● **WHAT YOU NEED TO DO**:
Copy out lines with the word "İşletme" from the material that follows.

● **AVAILABLE DATA**:
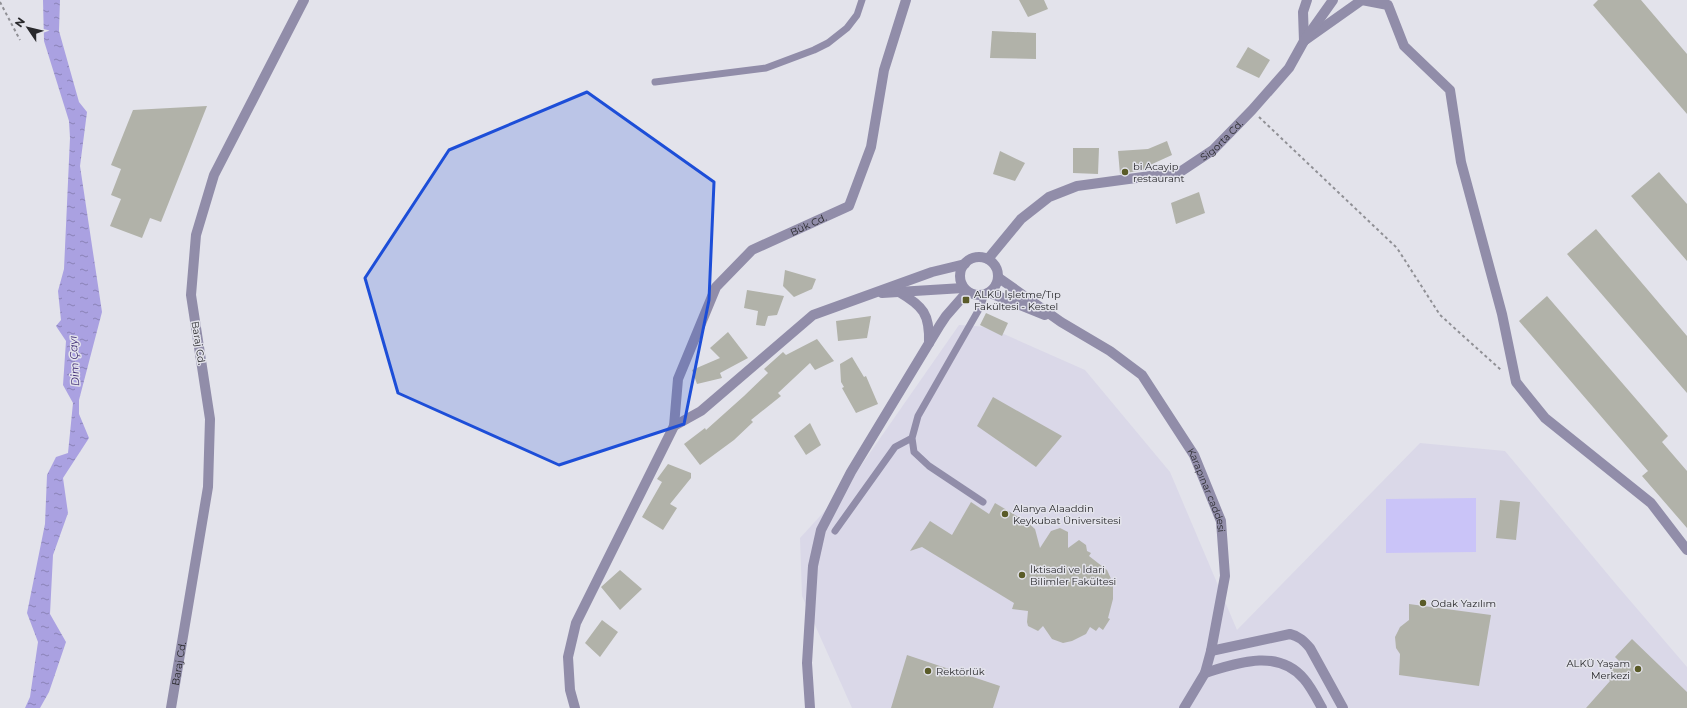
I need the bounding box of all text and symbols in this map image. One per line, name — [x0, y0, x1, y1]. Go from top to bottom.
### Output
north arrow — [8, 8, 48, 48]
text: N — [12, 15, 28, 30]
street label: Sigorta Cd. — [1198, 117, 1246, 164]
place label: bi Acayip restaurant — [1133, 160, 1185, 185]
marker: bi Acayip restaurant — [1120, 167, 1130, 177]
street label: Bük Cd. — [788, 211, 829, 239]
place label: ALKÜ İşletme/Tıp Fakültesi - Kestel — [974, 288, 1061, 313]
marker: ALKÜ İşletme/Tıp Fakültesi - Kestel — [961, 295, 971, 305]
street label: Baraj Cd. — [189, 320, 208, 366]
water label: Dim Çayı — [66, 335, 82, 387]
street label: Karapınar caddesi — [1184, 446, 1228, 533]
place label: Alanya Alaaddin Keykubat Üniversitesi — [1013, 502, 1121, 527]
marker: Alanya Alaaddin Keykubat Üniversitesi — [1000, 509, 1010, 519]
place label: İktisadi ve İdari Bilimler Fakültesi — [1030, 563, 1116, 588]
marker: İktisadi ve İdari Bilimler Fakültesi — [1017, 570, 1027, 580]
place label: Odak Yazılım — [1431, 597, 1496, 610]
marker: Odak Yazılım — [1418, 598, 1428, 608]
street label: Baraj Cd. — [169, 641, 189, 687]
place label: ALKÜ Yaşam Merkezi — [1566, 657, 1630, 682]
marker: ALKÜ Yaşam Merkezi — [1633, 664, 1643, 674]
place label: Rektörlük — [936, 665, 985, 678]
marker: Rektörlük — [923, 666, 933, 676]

● **EXERCISE ANSWER**:
place label: ALKÜ İşletme/Tıp Fakültesi - Kestel — [974, 288, 1061, 313]
marker: ALKÜ İşletme/Tıp Fakültesi - Kestel — [961, 295, 971, 305]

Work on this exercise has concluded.